**DESCRIPTION OF THE TASK**
Please repeat the entries word for word and keep the images out.

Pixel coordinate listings
....................

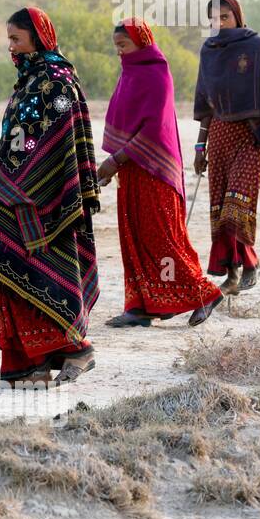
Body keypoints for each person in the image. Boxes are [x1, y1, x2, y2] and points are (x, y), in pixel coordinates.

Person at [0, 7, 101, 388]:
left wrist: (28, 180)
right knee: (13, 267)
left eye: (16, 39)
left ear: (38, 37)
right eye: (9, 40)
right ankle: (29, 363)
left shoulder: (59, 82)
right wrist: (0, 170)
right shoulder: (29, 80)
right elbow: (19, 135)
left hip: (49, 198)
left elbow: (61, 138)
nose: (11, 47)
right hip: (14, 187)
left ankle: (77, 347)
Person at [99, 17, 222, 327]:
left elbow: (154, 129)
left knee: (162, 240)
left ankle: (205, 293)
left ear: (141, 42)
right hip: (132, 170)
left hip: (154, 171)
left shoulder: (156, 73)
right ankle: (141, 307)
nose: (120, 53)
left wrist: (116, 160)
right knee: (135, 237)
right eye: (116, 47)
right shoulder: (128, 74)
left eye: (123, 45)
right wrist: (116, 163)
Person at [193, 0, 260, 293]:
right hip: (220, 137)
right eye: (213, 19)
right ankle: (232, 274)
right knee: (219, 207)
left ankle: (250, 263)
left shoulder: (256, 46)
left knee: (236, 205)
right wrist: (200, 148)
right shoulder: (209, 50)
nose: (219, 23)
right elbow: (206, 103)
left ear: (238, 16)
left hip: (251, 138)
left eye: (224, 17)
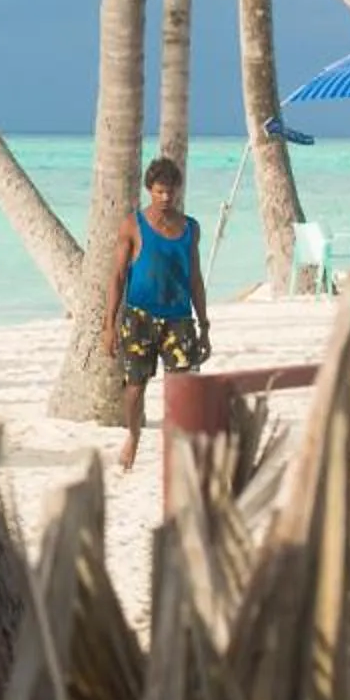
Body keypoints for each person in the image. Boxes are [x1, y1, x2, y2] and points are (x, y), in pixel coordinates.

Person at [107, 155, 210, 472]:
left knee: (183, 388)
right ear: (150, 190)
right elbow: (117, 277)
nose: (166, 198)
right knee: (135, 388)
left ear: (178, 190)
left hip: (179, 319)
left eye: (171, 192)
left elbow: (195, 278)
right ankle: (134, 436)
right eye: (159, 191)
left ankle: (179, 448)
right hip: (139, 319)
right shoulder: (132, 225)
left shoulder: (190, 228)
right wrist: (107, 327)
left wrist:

....................

**EXERCISE OUTPUT**
Body keypoints for each person in the image. Boxes are [x1, y1, x2, y2] and points are (x, y), in pixel coordinates.

Person at [0, 7, 101, 388]:
left wrist: (28, 180)
right knee: (13, 267)
left eye: (16, 39)
left ear: (38, 37)
right eye: (9, 40)
right ankle: (29, 363)
left shoulder: (59, 82)
right wrist: (0, 170)
right shoulder: (29, 80)
right elbow: (19, 135)
left hip: (49, 198)
left elbow: (61, 138)
nose: (11, 47)
right hip: (14, 187)
left ankle: (77, 347)
Person at [99, 17, 222, 327]:
left elbow: (154, 129)
left knee: (162, 240)
left ankle: (205, 293)
left ear: (141, 42)
right hip: (132, 170)
left hip: (154, 171)
left shoulder: (156, 73)
right ankle: (141, 307)
nose: (120, 53)
left wrist: (116, 160)
right knee: (135, 237)
right eye: (116, 47)
right shoulder: (128, 74)
left eye: (123, 45)
right wrist: (116, 163)
Person at [193, 0, 260, 293]:
right hip: (220, 137)
right eye: (213, 19)
right ankle: (232, 274)
right knee: (219, 207)
left ankle: (250, 263)
left shoulder: (256, 46)
left knee: (236, 205)
right wrist: (200, 148)
right shoulder: (209, 50)
nose: (219, 23)
right elbow: (206, 103)
left ear: (238, 16)
left hip: (251, 138)
left eye: (224, 17)
Body keypoints for each person in the image. Boxes are [x1, y1, x2, y2] and points are (x, y), in pixel coordinates.

Person at [107, 155, 210, 472]:
left knee: (183, 388)
right ear: (150, 190)
right elbow: (117, 277)
nose: (166, 198)
right knee: (135, 388)
left ear: (178, 190)
left hip: (179, 319)
left eye: (171, 192)
left elbow: (195, 278)
right ankle: (134, 436)
right eye: (159, 191)
left ankle: (179, 448)
right hip: (139, 319)
right shoulder: (132, 225)
left shoulder: (190, 228)
right wrist: (107, 327)
left wrist:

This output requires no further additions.